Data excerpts
□ □ □
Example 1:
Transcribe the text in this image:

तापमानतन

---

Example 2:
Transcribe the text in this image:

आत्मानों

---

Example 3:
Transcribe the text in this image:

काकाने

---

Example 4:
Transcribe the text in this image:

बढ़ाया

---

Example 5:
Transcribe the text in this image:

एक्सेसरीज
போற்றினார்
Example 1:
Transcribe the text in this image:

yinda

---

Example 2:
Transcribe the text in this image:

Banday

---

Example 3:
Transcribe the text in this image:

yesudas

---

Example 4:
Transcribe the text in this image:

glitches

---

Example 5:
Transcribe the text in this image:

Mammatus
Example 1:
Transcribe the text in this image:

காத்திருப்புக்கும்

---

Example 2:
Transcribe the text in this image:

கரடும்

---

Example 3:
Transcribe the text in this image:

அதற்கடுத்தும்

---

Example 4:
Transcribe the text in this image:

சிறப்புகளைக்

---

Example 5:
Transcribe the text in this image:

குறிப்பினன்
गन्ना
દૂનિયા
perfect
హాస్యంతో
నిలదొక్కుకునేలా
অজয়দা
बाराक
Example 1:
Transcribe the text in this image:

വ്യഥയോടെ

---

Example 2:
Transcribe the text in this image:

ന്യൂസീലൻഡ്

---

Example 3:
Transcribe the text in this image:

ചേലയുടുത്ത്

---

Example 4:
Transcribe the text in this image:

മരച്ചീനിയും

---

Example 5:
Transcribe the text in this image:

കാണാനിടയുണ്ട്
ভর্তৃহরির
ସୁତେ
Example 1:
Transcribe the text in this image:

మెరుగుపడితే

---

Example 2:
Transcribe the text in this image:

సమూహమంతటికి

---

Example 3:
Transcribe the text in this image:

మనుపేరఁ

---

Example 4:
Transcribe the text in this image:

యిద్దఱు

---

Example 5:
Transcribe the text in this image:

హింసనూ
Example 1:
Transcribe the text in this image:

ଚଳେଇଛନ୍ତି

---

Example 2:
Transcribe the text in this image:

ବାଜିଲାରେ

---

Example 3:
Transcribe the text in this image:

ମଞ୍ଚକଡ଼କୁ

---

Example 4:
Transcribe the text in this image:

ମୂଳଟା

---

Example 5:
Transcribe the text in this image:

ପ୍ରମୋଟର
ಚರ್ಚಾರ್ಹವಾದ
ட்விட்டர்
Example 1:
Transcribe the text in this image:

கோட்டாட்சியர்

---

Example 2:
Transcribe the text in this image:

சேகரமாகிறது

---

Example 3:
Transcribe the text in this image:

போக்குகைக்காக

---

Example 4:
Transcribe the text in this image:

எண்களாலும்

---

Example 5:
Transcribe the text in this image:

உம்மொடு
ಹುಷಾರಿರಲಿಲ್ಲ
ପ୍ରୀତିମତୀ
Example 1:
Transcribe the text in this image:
□ □ □
-- Task details --
Without leaving anything out, give the entries again exactly.

-- Response --
Example 1:
Transcribe the text in this image:

तापमानतन

---

Example 2:
Transcribe the text in this image:

आत्मानों

---

Example 3:
Transcribe the text in this image:

काकाने

---

Example 4:
Transcribe the text in this image:

बढ़ाया

---

Example 5:
Transcribe the text in this image:

एक्सेसरीज
போற்றினார்
Example 1:
Transcribe the text in this image:

yinda

---

Example 2:
Transcribe the text in this image:

Banday

---

Example 3:
Transcribe the text in this image:

yesudas

---

Example 4:
Transcribe the text in this image:

glitches

---

Example 5:
Transcribe the text in this image:

Mammatus
Example 1:
Transcribe the text in this image:

காத்திருப்புக்கும்

---

Example 2:
Transcribe the text in this image:

கரடும்

---

Example 3:
Transcribe the text in this image:

அதற்கடுத்தும்

---

Example 4:
Transcribe the text in this image:

சிறப்புகளைக்

---

Example 5:
Transcribe the text in this image:

குறிப்பினன்
गन्ना
દૂનિયા
perfect
హాస్యంతో
నిలదొక్కుకునేలా
অজয়দা
बाराक
Example 1:
Transcribe the text in this image:

വ്യഥയോടെ

---

Example 2:
Transcribe the text in this image:

ന്യൂസീലൻഡ്

---

Example 3:
Transcribe the text in this image:

ചേലയുടുത്ത്

---

Example 4:
Transcribe the text in this image:

മരച്ചീനിയും

---

Example 5:
Transcribe the text in this image:

കാണാനിടയുണ്ട്
ভর্তৃহরির
ସୁତେ
Example 1:
Transcribe the text in this image:

మెరుగుపడితే

---

Example 2:
Transcribe the text in this image:

సమూహమంతటికి

---

Example 3:
Transcribe the text in this image:

మనుపేరఁ

---

Example 4:
Transcribe the text in this image:

యిద్దఱు

---

Example 5:
Transcribe the text in this image:

హింసనూ
Example 1:
Transcribe the text in this image:

ଚଳେଇଛନ୍ତି

---

Example 2:
Transcribe the text in this image:

ବାଜିଲାରେ

---

Example 3:
Transcribe the text in this image:

ମଞ୍ଚକଡ଼କୁ

---

Example 4:
Transcribe the text in this image:

ମୂଳଟା

---

Example 5:
Transcribe the text in this image:

ପ୍ରମୋଟର
ಚರ್ಚಾರ್ಹವಾದ
ட்விட்டர்
Example 1:
Transcribe the text in this image:

கோட்டாட்சியர்

---

Example 2:
Transcribe the text in this image:

சேகரமாகிறது

---

Example 3:
Transcribe the text in this image:

போக்குகைக்காக

---

Example 4:
Transcribe the text in this image:

எண்களாலும்

---

Example 5:
Transcribe the text in this image:

உம்மொடு
ಹುಷಾರಿರಲಿಲ್ಲ
ପ୍ରୀତିମତୀ
Example 1:
Transcribe the text in this image:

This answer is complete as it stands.